Утром принес ему магнитофон. Он приложил палец ко рту, бросил хайтех в ящик стола и вывел меня из кабинета. Так же молча дошли до кофейни, он заказал два кофе и два коньяка. Сели за столик. Плохо спал, сказал он. Да ведь нажрались-таки, сказал я, хорошо, что обошлось, могли и вовсе не проснуться. Куда там, сказал он, так просто не уйти мне, не заслужил. За всю жизнь не было времени, чтобы о самой жизни подумать. А подумал — все плохо, с какого конца ни возьми. Думаешь, я тебя, стрекулиста, не вижу? Вижу. И что? Отсечь тебя? Это как два пальца обоссать. А толку? Лучше от этого будет? Что-то упустили мы, если такие, как ты, в стороне. За десятилетия ты один умудрился меня заставить заглянуть за яму, в яму-то глядеть мы привыкли. Ну, отсеку тебя. Так ты ж больше всех достоин жить обычной жизнью, кому ж я добро сделаю? Все люди в равной мере достойны жить обычной жизнью, но вы их делите на хороших и плохих по странным каким-то меркам… А ты, конечно, знаешь, по каким меркам делить, перебил он.
Задирается.
В общем и целом, сухо сказал я.
И сам ты, конечно, хороший.
В общем и целом, повторил я.
А как ты знаешь, правило, что ли, у тебя есть?
Есть. Если зовут на помощь, и ты спешишь, не рассчитывая сил, хватит ли, справишься ли, просто спешишь, безрассудно, потому что не можешь не отозваться на зов, ты хороший человек.
А плохой, стало быть, сперва рассчитает силы, а уж потом?..
Это неплохой, ответил я, плохой на зов и внимания не обратит.
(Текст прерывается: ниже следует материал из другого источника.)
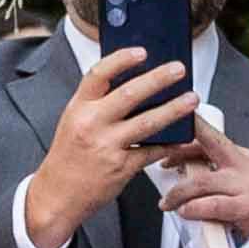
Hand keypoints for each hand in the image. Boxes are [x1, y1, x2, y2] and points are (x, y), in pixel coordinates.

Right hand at [25, 46, 196, 247]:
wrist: (57, 196)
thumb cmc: (68, 157)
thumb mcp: (74, 122)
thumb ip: (98, 103)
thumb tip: (134, 83)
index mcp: (78, 108)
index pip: (99, 74)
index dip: (121, 59)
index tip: (142, 51)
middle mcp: (91, 124)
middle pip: (130, 94)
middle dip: (159, 79)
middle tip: (179, 69)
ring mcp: (107, 147)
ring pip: (147, 123)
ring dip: (173, 109)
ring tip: (191, 99)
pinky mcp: (120, 168)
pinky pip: (151, 151)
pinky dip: (169, 144)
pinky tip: (182, 137)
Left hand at [160, 124, 248, 240]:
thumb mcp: (240, 183)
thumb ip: (214, 175)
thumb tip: (181, 172)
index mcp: (240, 156)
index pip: (208, 136)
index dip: (183, 136)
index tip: (163, 139)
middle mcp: (244, 165)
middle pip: (205, 144)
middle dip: (177, 149)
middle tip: (160, 163)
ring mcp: (247, 185)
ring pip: (202, 180)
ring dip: (178, 192)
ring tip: (168, 203)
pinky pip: (214, 205)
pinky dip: (195, 209)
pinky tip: (186, 212)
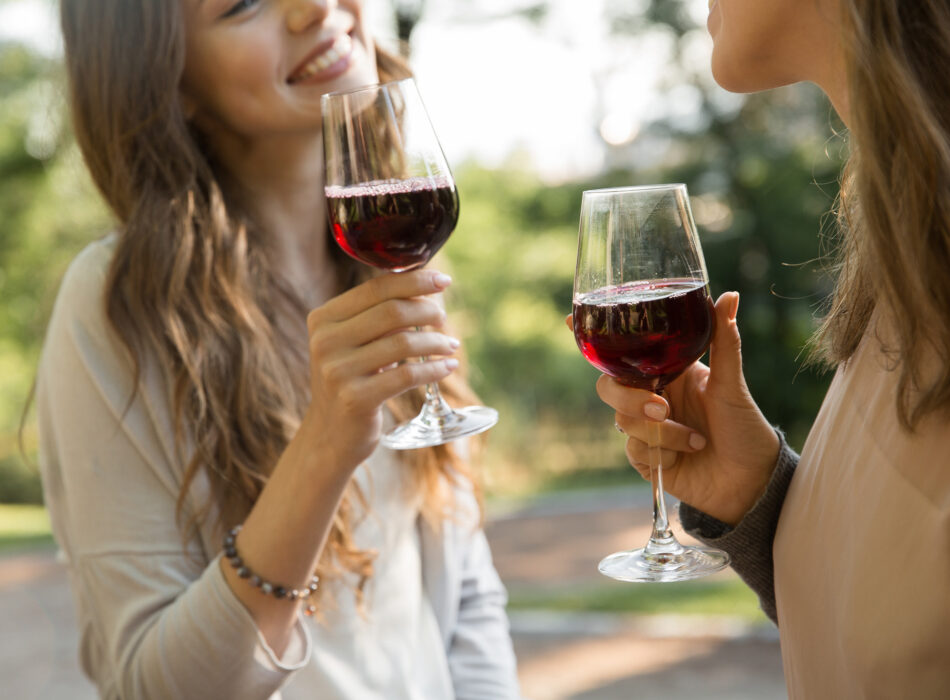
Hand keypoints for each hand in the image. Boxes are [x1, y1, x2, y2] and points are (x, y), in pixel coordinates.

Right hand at [302, 270, 459, 471]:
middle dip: (427, 311)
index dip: (414, 281)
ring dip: (435, 342)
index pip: (375, 288)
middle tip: (444, 318)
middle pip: (392, 311)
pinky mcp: (355, 399)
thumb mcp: (352, 344)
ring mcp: (337, 371)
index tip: (444, 281)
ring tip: (450, 345)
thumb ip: (377, 318)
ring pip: (403, 343)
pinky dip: (434, 369)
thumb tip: (425, 291)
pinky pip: (407, 376)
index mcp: (323, 319)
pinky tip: (447, 367)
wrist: (328, 436)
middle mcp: (325, 341)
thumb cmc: (351, 382)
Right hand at [579, 292, 779, 525]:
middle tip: (662, 409)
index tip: (568, 318)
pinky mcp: (645, 459)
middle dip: (630, 399)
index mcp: (666, 372)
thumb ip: (724, 342)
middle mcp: (651, 397)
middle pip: (609, 387)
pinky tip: (685, 456)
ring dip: (661, 433)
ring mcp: (646, 429)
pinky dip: (661, 453)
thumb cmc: (744, 426)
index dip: (595, 339)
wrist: (752, 480)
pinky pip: (634, 450)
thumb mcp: (731, 384)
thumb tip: (731, 296)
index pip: (624, 353)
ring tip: (696, 440)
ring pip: (623, 421)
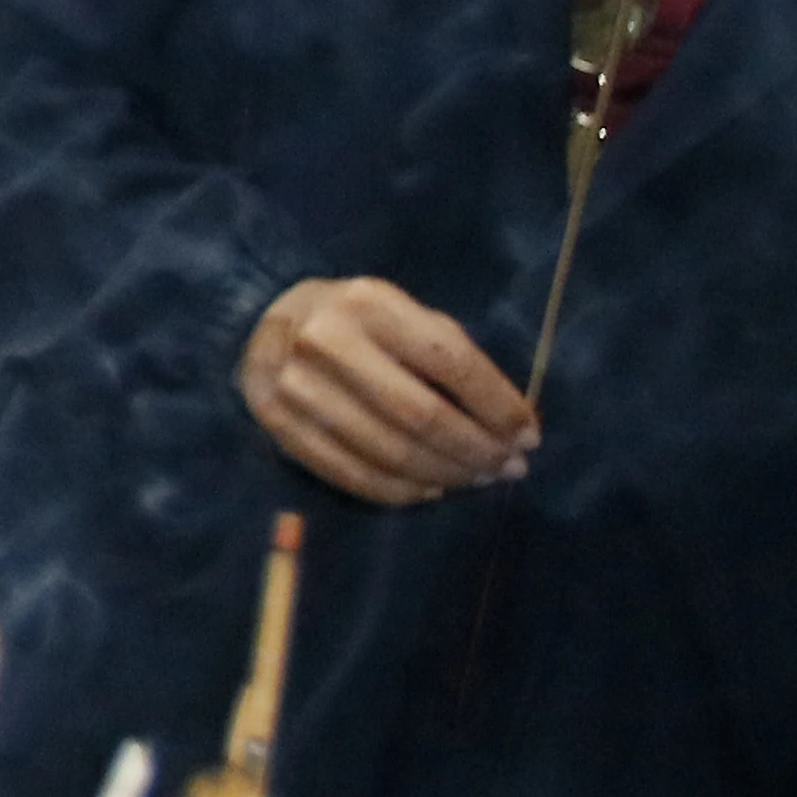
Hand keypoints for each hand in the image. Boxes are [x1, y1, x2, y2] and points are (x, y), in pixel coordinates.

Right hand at [244, 272, 534, 502]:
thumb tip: (512, 424)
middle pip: (421, 416)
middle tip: (509, 468)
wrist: (267, 325)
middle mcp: (326, 342)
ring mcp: (295, 387)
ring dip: (447, 475)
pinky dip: (402, 491)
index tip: (528, 436)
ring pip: (389, 452)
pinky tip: (431, 488)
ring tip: (476, 478)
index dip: (497, 406)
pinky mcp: (279, 426)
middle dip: (477, 449)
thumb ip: (450, 356)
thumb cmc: (358, 321)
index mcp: (368, 304)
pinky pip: (352, 475)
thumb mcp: (403, 315)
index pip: (450, 362)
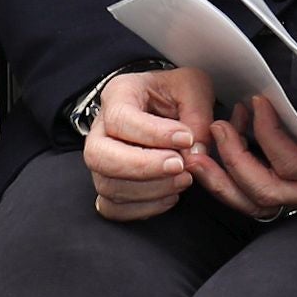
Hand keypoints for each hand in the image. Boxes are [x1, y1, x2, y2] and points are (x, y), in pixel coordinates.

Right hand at [82, 66, 214, 220]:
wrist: (169, 103)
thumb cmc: (177, 93)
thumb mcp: (194, 88)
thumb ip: (197, 115)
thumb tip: (193, 152)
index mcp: (119, 94)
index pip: (120, 118)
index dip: (153, 134)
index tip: (185, 139)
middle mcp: (101, 127)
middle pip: (99, 156)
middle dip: (142, 167)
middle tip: (179, 165)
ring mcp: (102, 158)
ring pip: (107, 185)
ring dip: (149, 190)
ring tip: (184, 179)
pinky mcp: (109, 183)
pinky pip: (112, 207)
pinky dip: (142, 208)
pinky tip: (170, 196)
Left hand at [186, 54, 296, 220]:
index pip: (294, 162)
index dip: (267, 135)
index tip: (256, 103)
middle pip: (270, 192)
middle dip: (235, 163)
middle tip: (216, 130)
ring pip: (261, 204)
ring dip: (226, 183)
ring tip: (200, 156)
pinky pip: (263, 201)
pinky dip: (235, 186)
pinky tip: (217, 163)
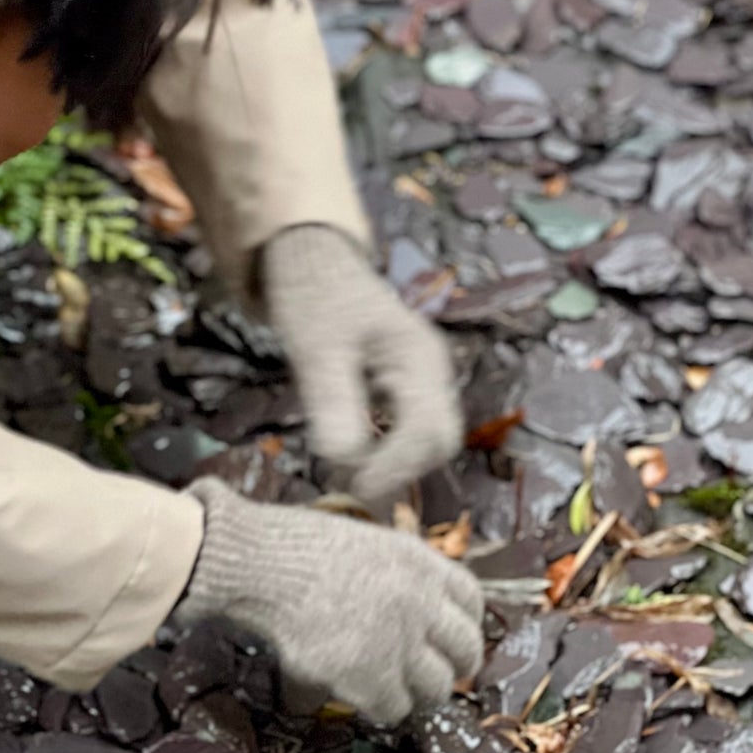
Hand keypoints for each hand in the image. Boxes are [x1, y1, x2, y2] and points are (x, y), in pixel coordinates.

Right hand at [176, 479, 483, 725]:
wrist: (262, 566)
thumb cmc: (298, 549)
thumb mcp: (365, 544)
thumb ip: (398, 575)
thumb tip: (415, 610)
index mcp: (420, 562)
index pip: (472, 601)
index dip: (463, 624)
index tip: (449, 637)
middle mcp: (421, 602)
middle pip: (466, 651)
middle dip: (453, 667)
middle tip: (431, 675)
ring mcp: (400, 642)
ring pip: (437, 688)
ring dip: (416, 691)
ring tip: (391, 686)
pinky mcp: (372, 677)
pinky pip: (395, 709)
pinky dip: (379, 707)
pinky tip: (358, 692)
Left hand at [262, 222, 463, 501]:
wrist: (313, 264)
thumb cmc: (314, 298)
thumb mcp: (314, 347)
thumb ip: (331, 400)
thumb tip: (342, 461)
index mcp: (420, 356)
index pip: (428, 430)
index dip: (394, 467)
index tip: (352, 487)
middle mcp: (433, 371)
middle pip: (438, 442)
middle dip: (398, 471)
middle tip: (347, 487)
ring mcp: (424, 381)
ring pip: (426, 443)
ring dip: (391, 466)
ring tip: (343, 476)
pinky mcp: (406, 390)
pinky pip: (408, 433)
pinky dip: (384, 453)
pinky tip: (349, 457)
— А ты, стало быть, обращал? — Я пожал плечами. — Ты тут, сказал Сокира, психуешь в свое удовольствие, а семья в Америке, там вкалывать надо, семья вкалывает, а ты собой не пожертвовал, бросил крест, и все добродетель из себя корчишь, да?
Эта умная скотина влезла копытами своими в жгучую мою рану. Даром что любить себя не зазорно вопреки тому, чему нас учили, сам-то он две семьи бросил с малыми детьми, расплодившись, но платя алименты — а как же, порядочный! — с нищенской гуговской зарплаты, разве ж на зарплату они живут…
Вчера я застал его врасплох, сегодня это прошло. Что сделал для него, то сделал. Помог заглянуть за яму — большое спасибо, а теперь вернемся к нашим барашкам и развенчаем негодяя, дабы не только дело сделать, но и с чистой совестью остаться…
Но не это взорвало меня. Кто наставляет?
Прежде чем достигнуть нынешней цветущей жизни, я хорошо намял холку. До щели кодификации отпахал семь лет, как Иаков за Рахиль. И семь лет отдыхал в щели. Остальные я трудился, как раб — по 12–14 часов в сутки. В двух мирах. И этот жлоб, чей труд в том, чтобы поднимать бокалы и теми же красивыми руками писать доносы на собутыльников, учит меня морали?
Есть границы терпению даже на пути к цели…
Я не корчу добродетель, сказал я. Жизнь прожил как сумел. Сюда бежал умереть. Поможешь выжить — спасибо. Поможешь умереть — тоже спасибо. Но от нотаций избавь, не тебе их читать.
Такое, наверно, было в моем взгляде, что он опустил глаза.
Знаешь, чем ты меня добил, миролюбиво спросил он. Добил-таки, усмехнулся я. Да нет, это в хорошем смысле. «Перелетными птицами». Впрямь напевал среди американцев? Видишь, тяжко без родины.
Я встал. Мы родом из детства, яростно сказал я, и плевать нам на всю остальную территоррию. Здесь сотни лет жили мои предки, здесь их убивали, во мне говорит голос крови. А ты откуда? Что тебе здесь, в Галиции? Где твой дом?
Он опрокинул коньяк в смрадную глотку и опустил голову на ладонь.
Плетусь домой после приступа затяжного молчания с Сокирой. Так оно и не было прервано. По-прежнему он сидит за столом, а я бреду. Повернулся и пошел.